The Russian novelists
THE
TRANSLATED BY JANE LORING EDMANDS
BOSTON D. LOTHROP COMPANY FRANKLIN AND HAWLEY STREETS
Copyright, 1887, BY D. LOTHROP COMPANY. Electrotyped By C. J. Peters and Son, Boston.
The spelling of Russian names is a matter of peculiar difficulty, and no fixed usage in regard to it has as yet been established. I have tried to follow the system presented in the Proceedings of the American Library Association for 1885, but it has been in some cases impossible for me to go back to the original Russian form as a starting-point. I have found it necessary to abridge M. de Vogüé’s work somewhat, in order to bring it within certain prescribed limits.
J. L. E.
In offering this book to the constantly increasing class of persons interested in Russian literature, I owe them a little explanation in regard to the unavoidable omissions in these essays, as well as to their object and aim. The region we are approaching is a vast, almost unexplored one; we can only venture upon some of its highways, selecting certain provinces, while we neglect others.

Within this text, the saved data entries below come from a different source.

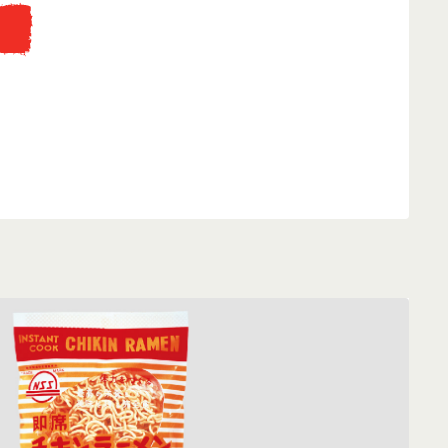
...
eti fakunyhó replikájába, ahol az instant tésztát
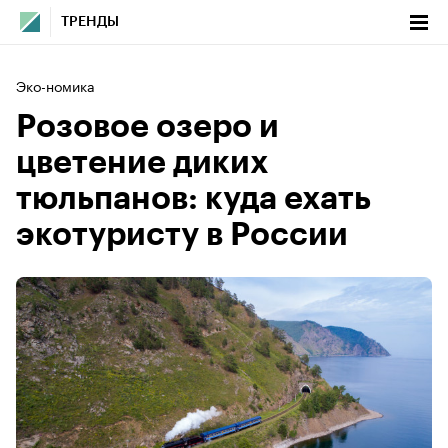
ТРЕНДЫ
Эко-номика
Розовое озеро и
цветение диких
тюльпанов: куда ехать
экотуристу в России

This volume does not claim to give a complete history of Russian literature, or a didactic treatise upon it. Such a work does not yet exist in Russia, and would be premature even in France.
My aim is quite a different one. To do justice to both the dead and the living, in a history of the literature of only the past hundred years, I should but accumulate a quantity of names foreign to our ears, and a list of works which have never been translated. The entire political and social history of the three preceding reigns should be written, to properly explain the last.
It appears to me better to proceed as a naturalist would do in his researches in a foreign country. He would collect specimens peculiarly characteristic of the climate and soil, and choose from among them a few individual types which are perfectly developed. He draws our attention to them, as best revealing to us the actual and peculiar conditions of life in this particular corner of the earth.